Records from a data source:

*** Block opens ***

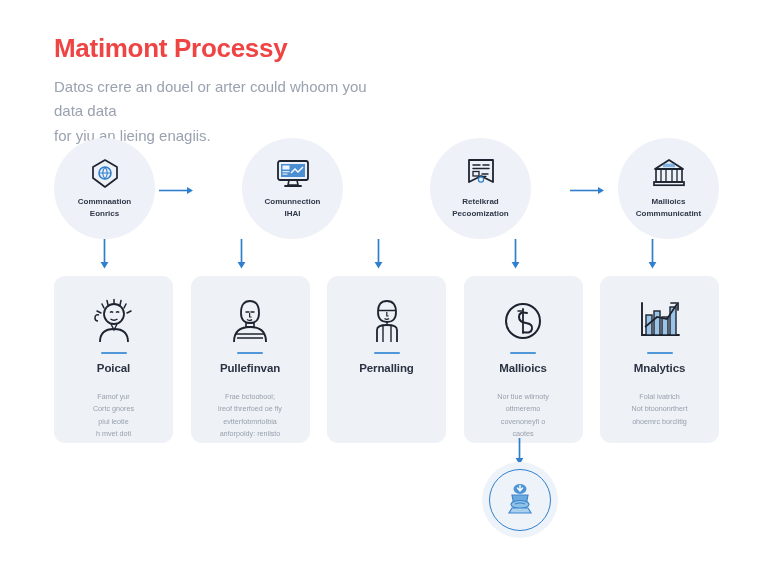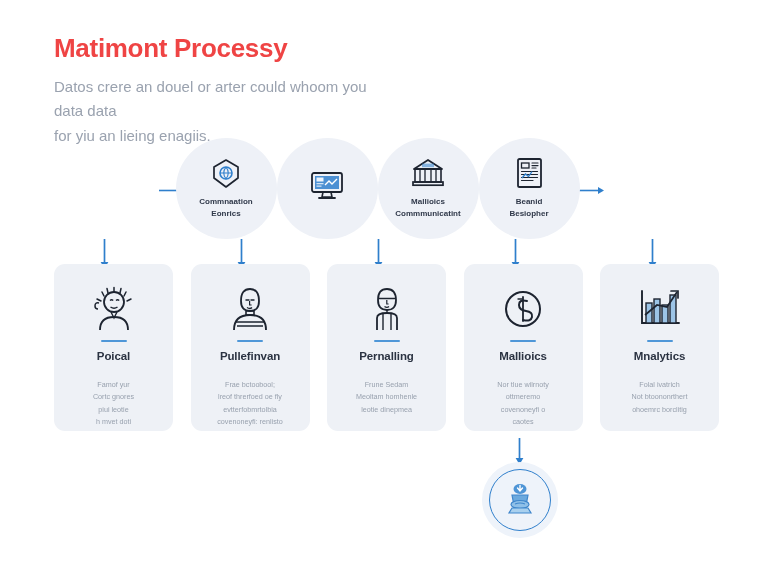--- a/index.html
+++ b/index.html
@@ -30,25 +30,25 @@
     filter: blur(0.35px);
   }
   .subtitle span { display: block; }
 
   
   .stage { position: absolute; inset: 0; }
 
   
   .node-row {
     position: absolute;
-    left: 45px;
+    left: 54px;
     top: 138px;
     width: 665px;
     display: flex;
-    justify-content: center;
+    justify-content: space-between;
     align-items: flex-start;
   }
   .node {
     width: 101px;
     height: 101px;
     border-radius: 50%;
     background: #eef1f7;
     display: flex;
     flex-direction: column;
     align-items: center;
@@ -88,21 +88,21 @@
     top: 239px;
     width: 11px;
     height: 31px;
   }
   .v-arrow svg { display: block; }
 
   
   .card-row {
     position: absolute;
     left: 54px;
-    top: 264px;
+    top: 276px;
     width: 665px;
     display: flex;
     justify-content: space-between;
     align-items: flex-start;
   }
   .card {
     width: 119px;
     height: 167px;
     border-radius: 11px;
     background: #eef1f6;
@@ -235,54 +235,58 @@
           <rect x="3" y="3" width="30" height="19" rx="2" fill="none" stroke="#1d2430" stroke-width="1.8"></rect>
           <rect x="6" y="6" width="24" height="13" fill="#2f7fcc" opacity="0.85"></rect>
           <rect x="7.5" y="7.5" width="7" height="4" fill="#ffffff" opacity="0.9"></rect>
           <rect x="7.5" y="13" width="7" height="1.3" fill="#ffffff" opacity="0.75"></rect>
           <rect x="7.5" y="15.5" width="5" height="1.3" fill="#ffffff" opacity="0.75"></rect>
           <path d="M16 15 l4-4 3 3 5-5" stroke="#ffffff" stroke-width="1.4" fill="none"></path>
           <path d="M14 22 h8 l1 5 h-10 z" fill="none" stroke="#1d2430" stroke-width="1.6"></path>
           <path d="M10 28 H26" stroke="#1d2430" stroke-width="1.8" stroke-linecap="round"></path>
         </svg>
       </span>
-    </div>
-
+      <span class="node-label">
+        <span>Comunnection</span>
+        <span>IHAI</span>
+      </span>
+    </div>
+
+    <div class="node">
+      <span class="node-icon">
+        <svg width="32" height="31" viewBox="0 0 32 31">
+          <path d="M4 2 H28 V24 L16 18 L4 24 Z" fill="none" stroke="#1d2430" stroke-width="1.8" stroke-linejoin="round"></path>
+          <path d="M8 7 H15 M18 7 H24 M8 10.5 H24" stroke="#1d2430" stroke-width="1.5" stroke-linecap="round"></path>
+          <rect x="8" y="13.5" width="6" height="4.5" fill="none" stroke="#1d2430" stroke-width="1.3"></rect>
+          <path d="M17 16 h6 M17 18.3 h4" stroke="#1d2430" stroke-width="1.3" stroke-linecap="round"></path>
+          <circle cx="16" cy="21.5" r="2.6" fill="none" stroke="#2f7fcc" stroke-width="1.2"></circle>
+        </svg>
+      </span>
+      <span class="node-label">
+        <span>Retelkrad</span>
+        <span>Pecoomization</span>
+      </span>
+    </div>
 
     <div class="node">
       <span class="node-icon">
         <svg width="34" height="31" viewBox="0 0 34 31">
           <path d="M17 2 L31 11 H3 Z" fill="none" stroke="#1d2430" stroke-width="1.8" stroke-linejoin="round"></path>
           <rect x="4" y="11" width="26" height="13" fill="none" stroke="#1d2430" stroke-width="1.6"></rect>
           <path d="M9 11 V24 M14 11 V24 M20 11 V24 M25 11 V24" stroke="#1d2430" stroke-width="1.3"></path>
           <rect x="2" y="24" width="30" height="3.2" fill="none" stroke="#1d2430" stroke-width="1.7"></rect>
           <rect x="11" y="5.6" width="12" height="3.6" fill="#2f7fcc" opacity="0.55"></rect>
         </svg>
       </span>
       <span class="node-label">
         <span>Mallioics</span>
         <span>Commmunicatint</span>
       </span>
     </div>
 
-    <div class="node">
-      <span class="node-icon">
-        <svg width="29" height="32" viewBox="0 0 29 32">
-          <rect x="3" y="2" width="23" height="28" rx="1.6" fill="none" stroke="#1d2430" stroke-width="1.8"></rect>
-          <rect x="6.5" y="6" width="7.5" height="5" fill="none" stroke="#1d2430" stroke-width="1.3"></rect>
-          <path d="M17 6 h6 M17 8.6 h6 M17 11 h4" stroke="#1d2430" stroke-width="1.2" stroke-linecap="round"></path>
-          <path d="M6.5 14.5 H22.5 M6.5 17.5 H22.5 M6.5 20.5 H22.5 M6.5 23.5 H18" stroke="#1d2430" stroke-width="1.2" stroke-linecap="round"></path>
-          <path d="M7 21 l3.5-4 3 2.5 3.5-5" stroke="#2f7fcc" stroke-width="1.3" fill="none"></path>
-        </svg>
-      </span>
-      <span class="node-label">
-        <span>Beanid</span>
-        <span>Besiopher</span>
-      </span>
-    </div>
 
   </div>
 
   <div class="v-arrow" style="left:99px">
     <svg width="11" height="31" viewBox="0 0 11 31">
         <path d="M5.5 0 V24" stroke="#2f7fcc" stroke-width="1.7" fill="none"></path>
         <path d="M1.6 23 L5.5 29.5 L9.4 23 Z" fill="#2f7fcc"></path>
       </svg>
   </div>
   <div class="v-arrow" style="left:236px">
@@ -345,43 +349,38 @@
           <path d="M6 44 q0 -15 16 -15 q16 0 16 15" fill="none" stroke="#1d2430" stroke-width="1.9"></path>
           <path d="M8 36 H36 M9 40 H35" stroke="#1d2430" stroke-width="1.3"></path>
         </svg>
       </span>
       <span class="card-divider"></span>
       <span class="card-title">Pullefinvan</span>
       <span class="card-body">
         <span>Frae bctoobool;</span>
         <span>lreof threrfoed oe fly</span>
         <span>evtterfobmrtolbia</span>
-        <span>covenoneyfi: renlisto</span>
+        <span>anforpoldy: renlisto</span>
       </span>
     </div>
 
     <div class="card">
       <span class="card-icon">
         <svg width="44" height="46" viewBox="0 0 44 46">
           <path d="M13 14 q0 -11 9 -11 q9 0 9 11 q0 10 -9 10 q-9 0 -9 -10" fill="none" stroke="#1d2430" stroke-width="1.8"></path>
           <path d="M14 12.5 H30" stroke="#1d2430" stroke-width="1.5"></path>
           <path d="M21.8 14 v4 h1.8" stroke="#1d2430" stroke-width="1.2" fill="none"></path>
           <path d="M19.5 20.5 q2.5 1.8 4.5 0" stroke="#1d2430" stroke-width="1.3" fill="none"></path>
           <path d="M22 24 v4" stroke="#1d2430" stroke-width="1.4"></path>
           <path d="M12 44 V32 q0 -5 10 -5 q10 0 10 5 V44" fill="none" stroke="#1d2430" stroke-width="1.8"></path>
           <path d="M18 28 V44 M26 28 V44" stroke="#1d2430" stroke-width="1.4"></path>
         </svg>
       </span>
       <span class="card-divider"></span>
       <span class="card-title">Pernalling</span>
-      <span class="card-body">
-        <span>Frune Sedam</span>
-        <span>Meoltam homhenle</span>
-        <span>leotie dinepmea</span>
-      </span>
     </div>
 
     <div class="card">
       <span class="card-icon">
         <svg width="44" height="46" viewBox="0 0 44 46">
           <circle cx="22" cy="23" r="17" fill="none" stroke="#1d2430" stroke-width="2"></circle>
           <path d="M26 15 q-8 -2 -8 4 q0 5 7 6 q7 1 6 6 q-1 5 -9 3" fill="none" stroke="#1d2430" stroke-width="2" stroke-linecap="round"></path>
           <path d="M22 11 V35" stroke="#1d2430" stroke-width="1.8" stroke-linecap="round"></path>
           <path d="M17 13 h4" stroke="#1d2430" stroke-width="1.4" stroke-linecap="round"></path>
         </svg>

*** Block closes ***

▶ What the task asks
Although the records contain pictures, the output must hold only their exact wording.

▶ Answer space
--- a/index.html
+++ b/index.html
@@ -30,25 +30,25 @@
     filter: blur(0.35px);
   }
   .subtitle span { display: block; }
 
   
   .stage { position: absolute; inset: 0; }
 
   
   .node-row {
     position: absolute;
-    left: 45px;
+    left: 54px;
     top: 138px;
     width: 665px;
     display: flex;
-    justify-content: center;
+    justify-content: space-between;
     align-items: flex-start;
   }
   .node {
     width: 101px;
     height: 101px;
     border-radius: 50%;
     background: #eef1f7;
     display: flex;
     flex-direction: column;
     align-items: center;
@@ -88,21 +88,21 @@
     top: 239px;
     width: 11px;
     height: 31px;
   }
   .v-arrow svg { display: block; }
 
   
   .card-row {
     position: absolute;
     left: 54px;
-    top: 264px;
+    top: 276px;
     width: 665px;
     display: flex;
     justify-content: space-between;
     align-items: flex-start;
   }
   .card {
     width: 119px;
     height: 167px;
     border-radius: 11px;
     background: #eef1f6;
@@ -235,54 +235,58 @@
           <rect x="3" y="3" width="30" height="19" rx="2" fill="none" stroke="#1d2430" stroke-width="1.8"></rect>
           <rect x="6" y="6" width="24" height="13" fill="#2f7fcc" opacity="0.85"></rect>
           <rect x="7.5" y="7.5" width="7" height="4" fill="#ffffff" opacity="0.9"></rect>
           <rect x="7.5" y="13" width="7" height="1.3" fill="#ffffff" opacity="0.75"></rect>
           <rect x="7.5" y="15.5" width="5" height="1.3" fill="#ffffff" opacity="0.75"></rect>
           <path d="M16 15 l4-4 3 3 5-5" stroke="#ffffff" stroke-width="1.4" fill="none"></path>
           <path d="M14 22 h8 l1 5 h-10 z" fill="none" stroke="#1d2430" stroke-width="1.6"></path>
           <path d="M10 28 H26" stroke="#1d2430" stroke-width="1.8" stroke-linecap="round"></path>
         </svg>
       </span>
-    </div>
-
+      <span class="node-label">
+        <span>Comunnection</span>
+        <span>IHAI</span>
+      </span>
+    </div>
+
+    <div class="node">
+      <span class="node-icon">
+        <svg width="32" height="31" viewBox="0 0 32 31">
+          <path d="M4 2 H28 V24 L16 18 L4 24 Z" fill="none" stroke="#1d2430" stroke-width="1.8" stroke-linejoin="round"></path>
+          <path d="M8 7 H15 M18 7 H24 M8 10.5 H24" stroke="#1d2430" stroke-width="1.5" stroke-linecap="round"></path>
+          <rect x="8" y="13.5" width="6" height="4.5" fill="none" stroke="#1d2430" stroke-width="1.3"></rect>
+          <path d="M17 16 h6 M17 18.3 h4" stroke="#1d2430" stroke-width="1.3" stroke-linecap="round"></path>
+          <circle cx="16" cy="21.5" r="2.6" fill="none" stroke="#2f7fcc" stroke-width="1.2"></circle>
+        </svg>
+      </span>
+      <span class="node-label">
+        <span>Retelkrad</span>
+        <span>Pecoomization</span>
+      </span>
+    </div>
 
     <div class="node">
       <span class="node-icon">
         <svg width="34" height="31" viewBox="0 0 34 31">
           <path d="M17 2 L31 11 H3 Z" fill="none" stroke="#1d2430" stroke-width="1.8" stroke-linejoin="round"></path>
           <rect x="4" y="11" width="26" height="13" fill="none" stroke="#1d2430" stroke-width="1.6"></rect>
           <path d="M9 11 V24 M14 11 V24 M20 11 V24 M25 11 V24" stroke="#1d2430" stroke-width="1.3"></path>
           <rect x="2" y="24" width="30" height="3.2" fill="none" stroke="#1d2430" stroke-width="1.7"></rect>
           <rect x="11" y="5.6" width="12" height="3.6" fill="#2f7fcc" opacity="0.55"></rect>
         </svg>
       </span>
       <span class="node-label">
         <span>Mallioics</span>
         <span>Commmunicatint</span>
       </span>
     </div>
 
-    <div class="node">
-      <span class="node-icon">
-        <svg width="29" height="32" viewBox="0 0 29 32">
-          <rect x="3" y="2" width="23" height="28" rx="1.6" fill="none" stroke="#1d2430" stroke-width="1.8"></rect>
-          <rect x="6.5" y="6" width="7.5" height="5" fill="none" stroke="#1d2430" stroke-width="1.3"></rect>
-          <path d="M17 6 h6 M17 8.6 h6 M17 11 h4" stroke="#1d2430" stroke-width="1.2" stroke-linecap="round"></path>
-          <path d="M6.5 14.5 H22.5 M6.5 17.5 H22.5 M6.5 20.5 H22.5 M6.5 23.5 H18" stroke="#1d2430" stroke-width="1.2" stroke-linecap="round"></path>
-          <path d="M7 21 l3.5-4 3 2.5 3.5-5" stroke="#2f7fcc" stroke-width="1.3" fill="none"></path>
-        </svg>
-      </span>
-      <span class="node-label">
-        <span>Beanid</span>
-        <span>Besiopher</span>
-      </span>
-    </div>
 
   </div>
 
   <div class="v-arrow" style="left:99px">
     <svg width="11" height="31" viewBox="0 0 11 31">
         <path d="M5.5 0 V24" stroke="#2f7fcc" stroke-width="1.7" fill="none"></path>
         <path d="M1.6 23 L5.5 29.5 L9.4 23 Z" fill="#2f7fcc"></path>
       </svg>
   </div>
   <div class="v-arrow" style="left:236px">
@@ -345,43 +349,38 @@
           <path d="M6 44 q0 -15 16 -15 q16 0 16 15" fill="none" stroke="#1d2430" stroke-width="1.9"></path>
           <path d="M8 36 H36 M9 40 H35" stroke="#1d2430" stroke-width="1.3"></path>
         </svg>
       </span>
       <span class="card-divider"></span>
       <span class="card-title">Pullefinvan</span>
       <span class="card-body">
         <span>Frae bctoobool;</span>
         <span>lreof threrfoed oe fly</span>
         <span>evtterfobmrtolbia</span>
-        <span>covenoneyfi: renlisto</span>
+        <span>anforpoldy: renlisto</span>
       </span>
     </div>
 
     <div class="card">
       <span class="card-icon">
         <svg width="44" height="46" viewBox="0 0 44 46">
           <path d="M13 14 q0 -11 9 -11 q9 0 9 11 q0 10 -9 10 q-9 0 -9 -10" fill="none" stroke="#1d2430" stroke-width="1.8"></path>
           <path d="M14 12.5 H30" stroke="#1d2430" stroke-width="1.5"></path>
           <path d="M21.8 14 v4 h1.8" stroke="#1d2430" stroke-width="1.2" fill="none"></path>
           <path d="M19.5 20.5 q2.5 1.8 4.5 0" stroke="#1d2430" stroke-width="1.3" fill="none"></path>
           <path d="M22 24 v4" stroke="#1d2430" stroke-width="1.4"></path>
           <path d="M12 44 V32 q0 -5 10 -5 q10 0 10 5 V44" fill="none" stroke="#1d2430" stroke-width="1.8"></path>
           <path d="M18 28 V44 M26 28 V44" stroke="#1d2430" stroke-width="1.4"></path>
         </svg>
       </span>
       <span class="card-divider"></span>
       <span class="card-title">Pernalling</span>
-      <span class="card-body">
-        <span>Frune Sedam</span>
-        <span>Meoltam homhenle</span>
-        <span>leotie dinepmea</span>
-      </span>
     </div>
 
     <div class="card">
       <span class="card-icon">
         <svg width="44" height="46" viewBox="0 0 44 46">
           <circle cx="22" cy="23" r="17" fill="none" stroke="#1d2430" stroke-width="2"></circle>
           <path d="M26 15 q-8 -2 -8 4 q0 5 7 6 q7 1 6 6 q-1 5 -9 3" fill="none" stroke="#1d2430" stroke-width="2" stroke-linecap="round"></path>
           <path d="M22 11 V35" stroke="#1d2430" stroke-width="1.8" stroke-linecap="round"></path>
           <path d="M17 13 h4" stroke="#1d2430" stroke-width="1.4" stroke-linecap="round"></path>
         </svg>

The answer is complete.